15 January 2010

Advanced Dependency Management with Yum Shell

Many years ago, Red Hat had a (rather unfair) reputation of being a Linux distrubution forever crippled by a painful and clumsy package management system. “Dependency Hell” was the name used to describe the situation one could get into where circular dependencies arose, and the user became stuck. Dependency hell (which was always a bit of a myth) is a thing of the past now, especially since RHEL 5 where Red Hat adopted the powerful Yellowdog Updater, Modified (yum) which CentOS and Fedora had used for some time. However, just occasionally, problems arise which require some black-belt dependency solving.

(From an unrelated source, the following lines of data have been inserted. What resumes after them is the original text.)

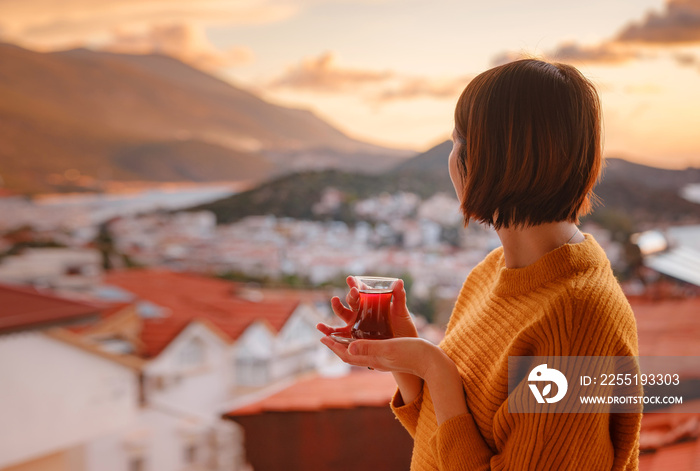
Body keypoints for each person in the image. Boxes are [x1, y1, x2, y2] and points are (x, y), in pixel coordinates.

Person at [317, 59, 641, 470]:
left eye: (457, 141)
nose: (450, 159)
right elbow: (447, 446)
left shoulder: (577, 319)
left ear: (490, 157)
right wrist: (406, 356)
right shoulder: (492, 273)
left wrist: (434, 366)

For example, last week, a Linux user was attempting to replace the default sysklogd with rsyslog. He had a package which provided a newer version than the one provided in the distro, and was trying to install it. Yum wouldn’t allow this, owing to a conflict of ownership of the logrotate syslog entry. He was going to try uninstalling syklogd, but a quick check suggested this might not be a good idea:

[root@yarg ~]# rpm -e --test sysklogd
error: Failed dependencies:
    	syslog is needed by (installed) initscripts-8.45.30-2.el5.centos.x86_64
        syslog is needed by (installed) vixie-cron-4.1-76.el5.x86_64

Aha - yum will remove initscripts, upon which most of the system depends, so that’s not a great idea.

So - we have a catch 22. We want to install rsyslog, but we can’t because of a conflict with sysklogd. We can’t uninstall sysklogd, because that will remove most of the system. Now, one could trust that rsyslog is a drop in replacement for rsysklogd, and remove sysklogd with rpm -e –nodeps, but that feels a bit hacky. No, this is exactly the sort of situation in which we can use yum shell.

Yum shell is a very nifty feature of yum which allows the user to stack commands to resolve various types of packaging issues. This is exactly what we need to do with our rsyslog / sysklogd issue, and was a godsend on earlier versions of Redhat when replacing sendmail with exim or postfix provided similar challenges.

So, we fire up yum shell:

[root@yarg stephen]# yum shell
Loaded plugins: fastestmirror
Setting up Yum Shell
> install rsyslog
> remove sysklogd
> run 
> exit
Leaving Shell

You’ll see some feedback during the process - but what’s basically happening is that all the operations are being run in a single transaction (and, incidentally with only one call of python, and the yum libraries, repo checks etc). This means that we get around the issues yum was complaining about, because the operations are carried out in a single shot.

I think yum shell is a powerful feature, and it’s great to have the capability to script sets of commands and bundle them up into a single operation, and one I think you’ll find will be a potententially valuable addition to your toolkit.